STUDY TEXT -
○ ○ ○ ○ ○
The strangest thing about TED, which is running this week in Vancouver, British Columbia, is not the four-figure price tag or earnest, almost cultish following. It’s that almost everyone on stage has memorized their lines. At most conferences, you get a mix of people reading from PowerPoint decks, using teleprompters, or simply ad-libbing around loose outlines. But not at TED. Here, memory reigns.Except for this year, when it didn't.
I was struck, watching the talks, at how many speakers walked on stage with notes, notecards, or entire texts. They gripped them like safety blankets, splayed them on top of tables holding demonstration equipment, occasionally wielded paper alongside an iPad, or propped them up on lecterns and music stands. With notes in front of them, we saw the tops of a lot of heads as speakers checked or read the script, or eyes darting down and away from the audience. Some note-wielding can be edited out of the resulting videos, but then it's the live talks that suffer.
○ ○ ○ ○ ○
RECORDS -

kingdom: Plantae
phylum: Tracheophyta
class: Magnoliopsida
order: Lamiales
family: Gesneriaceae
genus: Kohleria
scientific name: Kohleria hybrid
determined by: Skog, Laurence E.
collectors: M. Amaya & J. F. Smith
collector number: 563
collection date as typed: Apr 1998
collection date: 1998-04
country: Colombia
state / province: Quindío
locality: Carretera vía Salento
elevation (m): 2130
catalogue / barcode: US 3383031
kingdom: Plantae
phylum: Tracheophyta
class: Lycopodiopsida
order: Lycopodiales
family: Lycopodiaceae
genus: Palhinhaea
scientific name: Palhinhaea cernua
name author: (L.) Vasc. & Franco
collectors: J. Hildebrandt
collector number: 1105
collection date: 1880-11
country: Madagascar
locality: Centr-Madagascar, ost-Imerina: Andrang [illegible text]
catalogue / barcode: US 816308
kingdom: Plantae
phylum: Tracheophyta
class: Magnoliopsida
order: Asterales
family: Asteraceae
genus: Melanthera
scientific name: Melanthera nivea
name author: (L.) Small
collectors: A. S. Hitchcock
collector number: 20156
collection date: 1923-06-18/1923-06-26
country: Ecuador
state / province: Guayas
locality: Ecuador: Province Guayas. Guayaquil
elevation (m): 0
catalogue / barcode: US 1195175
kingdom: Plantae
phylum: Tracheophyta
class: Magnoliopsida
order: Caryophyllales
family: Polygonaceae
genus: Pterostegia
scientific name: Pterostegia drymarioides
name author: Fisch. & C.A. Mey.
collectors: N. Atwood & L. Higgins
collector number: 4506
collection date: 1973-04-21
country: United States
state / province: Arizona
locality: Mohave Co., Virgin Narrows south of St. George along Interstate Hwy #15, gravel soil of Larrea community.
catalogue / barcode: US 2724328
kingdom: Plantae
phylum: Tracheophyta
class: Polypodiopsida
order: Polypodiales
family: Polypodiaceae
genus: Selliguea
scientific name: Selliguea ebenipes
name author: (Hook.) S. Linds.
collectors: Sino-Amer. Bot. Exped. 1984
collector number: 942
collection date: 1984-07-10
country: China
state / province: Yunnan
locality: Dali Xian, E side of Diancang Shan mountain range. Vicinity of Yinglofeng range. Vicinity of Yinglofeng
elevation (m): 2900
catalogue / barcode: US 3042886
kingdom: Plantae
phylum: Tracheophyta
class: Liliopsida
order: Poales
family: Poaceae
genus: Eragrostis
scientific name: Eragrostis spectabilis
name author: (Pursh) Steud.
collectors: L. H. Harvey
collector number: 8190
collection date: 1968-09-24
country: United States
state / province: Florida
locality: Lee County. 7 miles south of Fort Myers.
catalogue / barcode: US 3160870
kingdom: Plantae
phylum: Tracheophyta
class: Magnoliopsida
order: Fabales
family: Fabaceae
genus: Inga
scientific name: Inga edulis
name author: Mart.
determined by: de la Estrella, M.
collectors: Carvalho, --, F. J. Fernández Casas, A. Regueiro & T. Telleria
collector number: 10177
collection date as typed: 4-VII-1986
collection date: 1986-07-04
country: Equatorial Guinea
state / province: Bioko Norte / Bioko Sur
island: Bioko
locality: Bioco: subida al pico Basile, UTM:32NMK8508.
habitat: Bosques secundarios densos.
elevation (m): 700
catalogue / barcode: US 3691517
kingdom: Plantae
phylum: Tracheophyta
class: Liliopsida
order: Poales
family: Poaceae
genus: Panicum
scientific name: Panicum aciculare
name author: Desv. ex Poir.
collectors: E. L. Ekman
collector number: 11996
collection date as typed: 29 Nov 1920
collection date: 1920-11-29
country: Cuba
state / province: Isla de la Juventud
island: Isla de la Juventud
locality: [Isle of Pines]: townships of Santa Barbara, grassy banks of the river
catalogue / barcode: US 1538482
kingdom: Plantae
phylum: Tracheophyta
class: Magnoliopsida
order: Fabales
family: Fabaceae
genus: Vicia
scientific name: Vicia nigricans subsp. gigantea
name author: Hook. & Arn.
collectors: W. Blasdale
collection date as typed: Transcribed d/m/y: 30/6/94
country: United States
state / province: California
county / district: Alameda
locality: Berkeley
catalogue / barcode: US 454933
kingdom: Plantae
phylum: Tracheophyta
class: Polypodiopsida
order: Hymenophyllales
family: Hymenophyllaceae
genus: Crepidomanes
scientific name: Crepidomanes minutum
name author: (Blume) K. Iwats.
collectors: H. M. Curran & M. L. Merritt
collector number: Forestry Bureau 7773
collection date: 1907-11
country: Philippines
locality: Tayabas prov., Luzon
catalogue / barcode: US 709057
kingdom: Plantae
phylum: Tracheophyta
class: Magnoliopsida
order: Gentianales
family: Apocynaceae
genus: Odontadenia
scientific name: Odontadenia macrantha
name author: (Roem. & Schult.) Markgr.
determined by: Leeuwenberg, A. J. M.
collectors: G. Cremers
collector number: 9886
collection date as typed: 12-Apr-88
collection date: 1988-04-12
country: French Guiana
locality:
○ ○ ○ ○ ○
REQUIREMENT A -
In the TED passage, what city was the conference running in that week?
REQUIREMENT B -
The TED passage says note-wielding can be edited out of the videos but the live talks still suffer. Using the passage, explain why.
REQUIREMENT C -
Reproduce the stretch of the TED passage from "The strangest thing" through "when it didn't.".

ANSWER SECTION A -
Vancouver, British Columbia.

ANSWER SECTION B -
With notes in front of them, speakers showed the audience the tops of their heads as they checked or read the script, and their eyes darted down and away from the audience. Editing fixes only the videos, so the people watching live still see all of this.

ANSWER SECTION C -
The strangest thing about TED, which is running this week in Vancouver, British Columbia, is not the four-figure price tag or earnest, almost cultish following. It’s that almost everyone on stage has memorized their lines. At most conferences, you get a mix of people reading from PowerPoint decks, using teleprompters, or simply ad-libbing around loose outlines. But not at TED. Here, memory reigns.Except for this year, when it didn't.